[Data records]
_ _ _ _ _ _ _

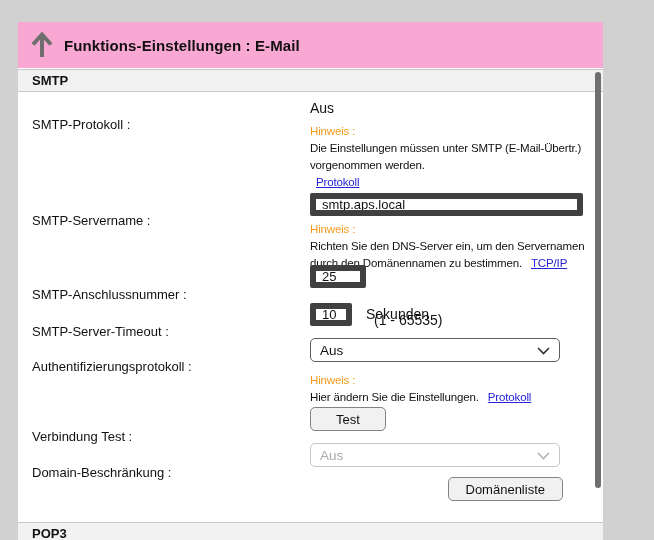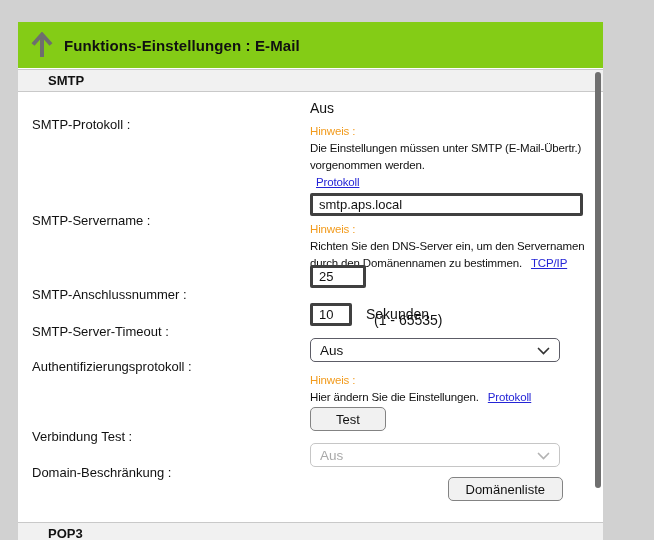--- a/index.html
+++ b/index.html
@@ -9,51 +9,51 @@
     font-family:"Liberation Sans", sans-serif;
     color:#111;
   }
   .card {
     position:absolute; left:18px; top:22px; width:585px; height:518px;
     background:#ffffff;
   }
   .card-header {
     position:absolute; top:0; left:0; right:0; height:46px;
     display:flex; align-items:center; gap:11px; padding-left:13px;
-    background:#84cc16;
+    background:#f9a8d4;
   }
   .back-arrow { display:flex; align-items:center; cursor:pointer; }
   .page-title { font-size:15px; font-weight:bold; letter-spacing:0.1px; }
 
   .card-body { position:absolute; top:46px; left:0; right:0; bottom:0; overflow:hidden; }
 
   .section-bar {
     position:absolute; left:0; width:100%; height:23px; box-sizing:border-box;
     background:#f1f1f1; border-top:1px solid #c9c9c9; border-bottom:1px solid #c9c9c9;
-    font-size:13px; font-weight:bold; line-height:22px; padding-left:30px;
+    font-size:13px; font-weight:bold; line-height:22px; padding-left:14px;
   }
   .bar-smtp { top:1px; }
   .bar-pop3 { top:454px; height:30px; }
 
   .flabel {
     position:absolute; left:14px; font-size:13px; white-space:nowrap;margin-top:16px;
   }
   .fvalue-text { position:absolute; left:292px; font-size:14px; }
 
   .hint { position:absolute; left:292px; width:300px; }
   .hint div { font-size:11.5px; letter-spacing:-0.15px; line-height:17px; white-space:nowrap; }
   .hint .hint-title { color:#F29B1D; }
   .hint a, .inline-link {
     color:#2424D6; text-decoration:underline; cursor:pointer;
     font-size:11.5px; letter-spacing:-0.15px;padding-left:6px;
   }
 
   .txt-input {
     position:absolute; box-sizing:border-box; height:23px;
-    border:3px solid #404040; border-radius:2px; background:#fff;
+    border:6px solid #404040; border-radius:2px; background:#fff;
     font-family:"Liberation Sans", sans-serif; font-size:13px; color:#111;
     padding:0 6px; outline:none;
   }
   .inp-servername { left:292px; top:125px; width:273px; }
   .inp-port       { left:292px; top:197px; width:56px; }
   .inp-timeout    { left:292px; top:235px; width:42px; }
   .suffix { position:absolute; font-size:14px; white-space:nowrap; }
 
   .selectbox {
     position:absolute; left:292px; width:250px; height:24px; box-sizing:border-box;

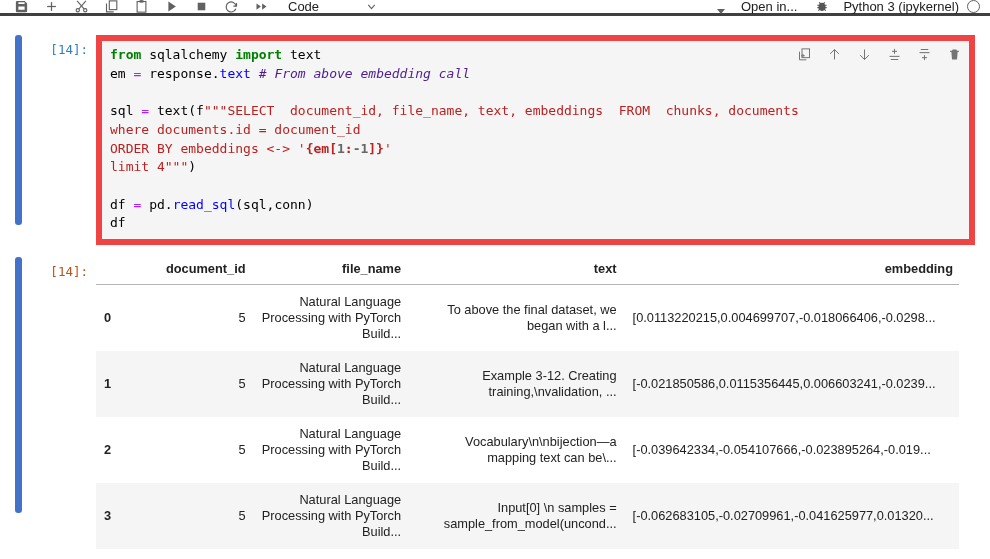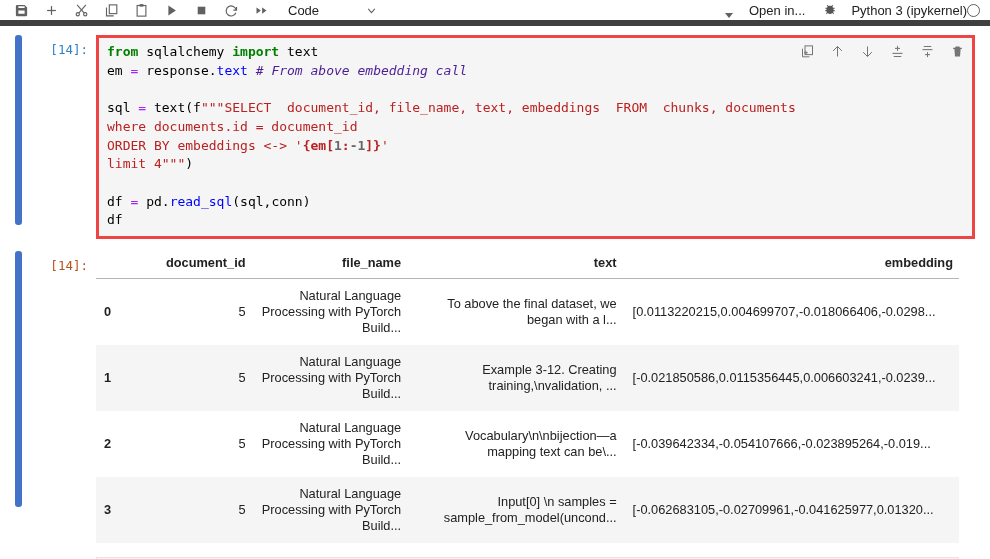--- a/index.html
+++ b/index.html
@@ -12,23 +12,23 @@
   }
   #app {
     position: relative;
     width: 990px; height: 559px;
     background: #ffffff;
   }
 
   
   .toolbar {
     position: absolute; top: 0; left: 0;
-    width: 990px; height: 26px;
+    width: 990px; height: 16px;
     background: #ffffff;
-    border-bottom: 6px solid #404040;
+    border-bottom: 3px solid #404040;
     display: flex; align-items: center;
   }
   .tb-left { display: flex; align-items: center; padding-left: 6px; }
   .tb-btn {
     width: 30px; height: 24px;
     display: flex; align-items: center; justify-content: center;
     color: #616161;
   }
   .tb-btn svg { display: block; }
   .tb-sel {
@@ -50,21 +50,21 @@
     display: flex; align-items: flex-end; gap: 16px;
     color: #212121;
   }
   .open-in .tri {
     width: 0; height: 0;
     border-left: 4px solid transparent;
     border-right: 4px solid transparent;
     border-top: 5px solid #616161;
   }
   .bug-icon { margin: 0 14px 0 18px; color: #555; display: flex; }
-  .kernel-name { }
+  .kernel-name { margin-right: 8px; }
   .kernel-circle {
     width: 13px; height: 13px;
     border: 1.6px solid #616161;
     border-radius: 50%;
   }
 
   
   .nb {
     position: absolute;
     top: 26px; left: 0;
@@ -100,21 +100,21 @@
   }
   .prompt.out { color: #b8511c; }
   .prompt.empty { color: #9e9e9e; }
 
   
   .input-area {
     position: relative;
     flex: 1 1 auto;
     margin-right: 15px;
     background: #f5f5f5;
-    border: 3px solid #ef4444;
+    border: 6px solid #ef4444;
     padding: 5px 8px 6px 8px;
   }
   .code {
     font-family: "DejaVu Sans Mono", monospace;
     font-size: 13px;
     line-height: 18.7px;
     color: #000000;
     white-space: pre;
     tab-size: 4;
   }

_ _ _ _ _ _ _

The answer must be all the lines above that hold the word "items".

▸ PROBLEM SOLUTION
     display:flex; align-items:center; gap:11px; padding-left:13px;
   .back-arrow { display:flex; align-items:center; cursor:pointer; }
     display: flex; align-items: center;
   .tb-left { display: flex; align-items: center; padding-left: 6px; }
     display: flex; align-items: center; justify-content: center;
     display: flex; align-items: flex-end; gap: 16px;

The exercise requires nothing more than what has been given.